=== DATA UNDER STUDY ===
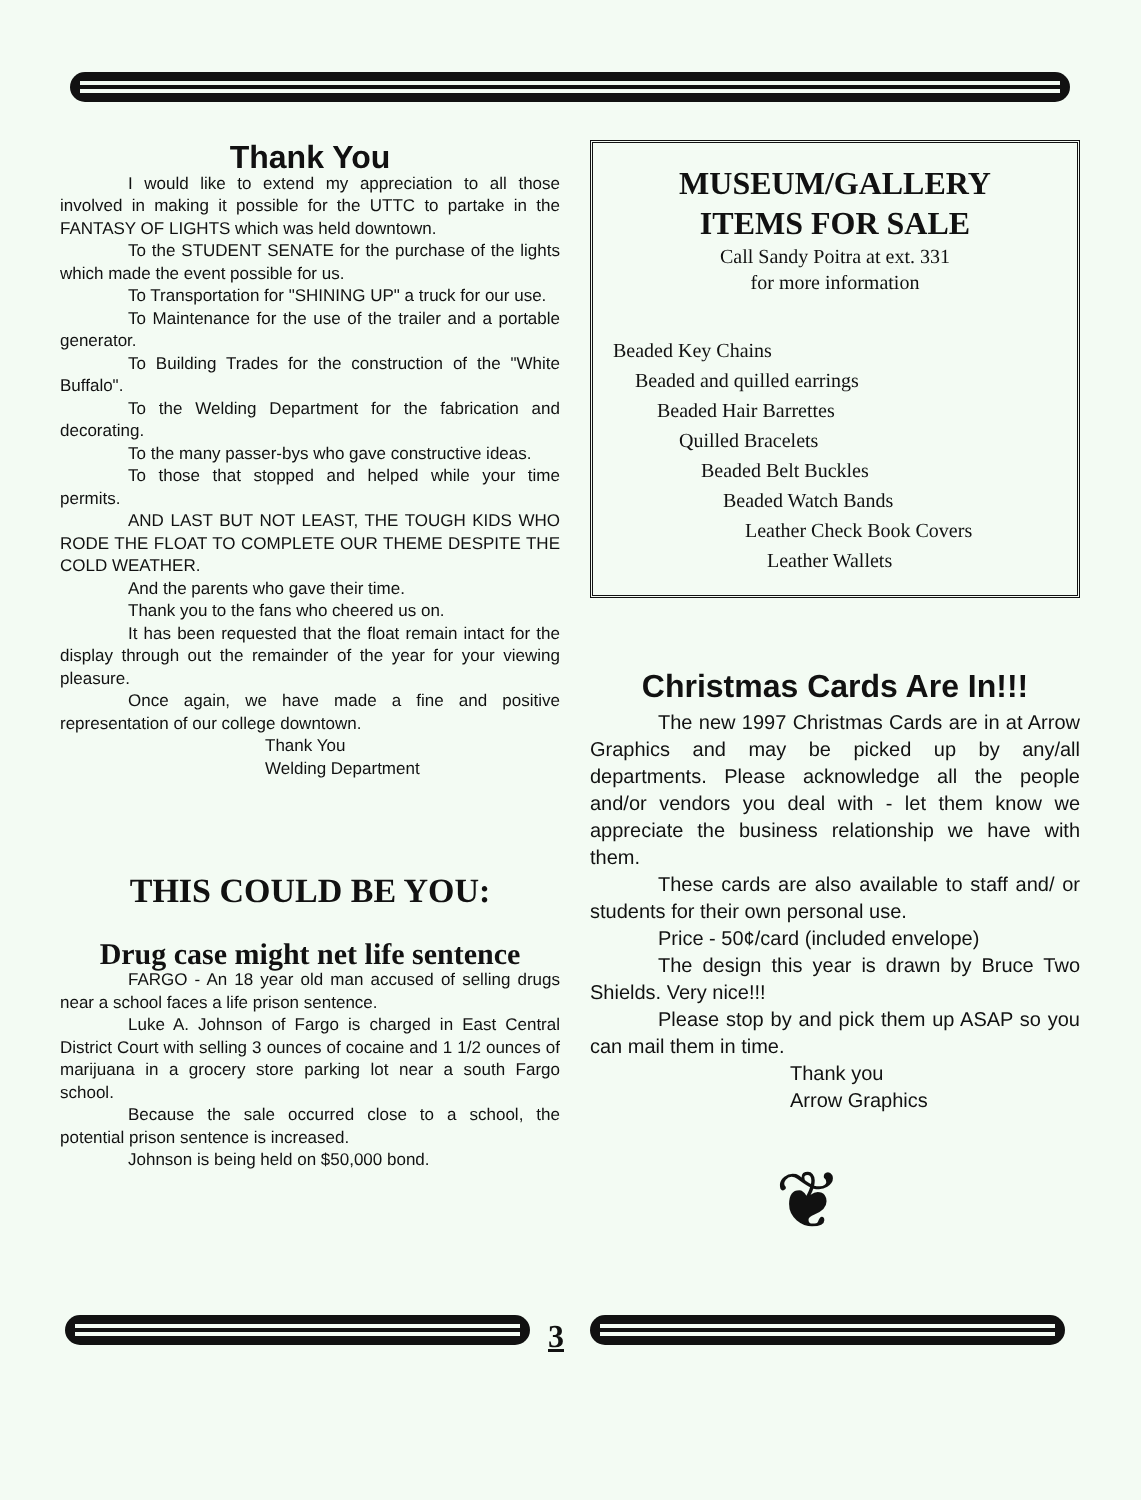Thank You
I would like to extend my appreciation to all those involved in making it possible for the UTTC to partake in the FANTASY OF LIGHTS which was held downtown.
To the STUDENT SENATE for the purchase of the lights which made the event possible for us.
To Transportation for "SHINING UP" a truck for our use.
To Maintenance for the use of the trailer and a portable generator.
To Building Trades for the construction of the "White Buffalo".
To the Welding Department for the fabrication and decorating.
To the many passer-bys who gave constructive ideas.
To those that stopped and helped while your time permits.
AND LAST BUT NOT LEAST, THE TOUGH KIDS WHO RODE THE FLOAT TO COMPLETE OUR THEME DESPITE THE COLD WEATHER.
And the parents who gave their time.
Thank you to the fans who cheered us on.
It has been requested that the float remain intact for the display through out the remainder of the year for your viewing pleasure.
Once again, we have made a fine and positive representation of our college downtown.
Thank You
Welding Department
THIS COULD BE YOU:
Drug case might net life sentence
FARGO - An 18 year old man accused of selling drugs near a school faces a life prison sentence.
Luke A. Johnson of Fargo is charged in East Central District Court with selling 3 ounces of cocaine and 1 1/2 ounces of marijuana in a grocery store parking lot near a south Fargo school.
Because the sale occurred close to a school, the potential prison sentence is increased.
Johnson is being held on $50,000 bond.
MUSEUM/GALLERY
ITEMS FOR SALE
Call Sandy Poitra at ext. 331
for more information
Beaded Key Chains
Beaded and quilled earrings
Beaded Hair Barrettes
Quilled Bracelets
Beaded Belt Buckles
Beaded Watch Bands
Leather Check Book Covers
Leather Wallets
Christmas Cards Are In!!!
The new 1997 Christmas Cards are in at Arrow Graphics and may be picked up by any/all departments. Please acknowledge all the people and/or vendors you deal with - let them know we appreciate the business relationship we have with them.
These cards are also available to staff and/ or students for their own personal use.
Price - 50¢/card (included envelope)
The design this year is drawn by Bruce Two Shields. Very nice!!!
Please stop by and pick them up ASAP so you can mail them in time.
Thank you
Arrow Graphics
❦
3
===
Answer with one number, namely the count of lines in the entries that include the word "Christmas".

2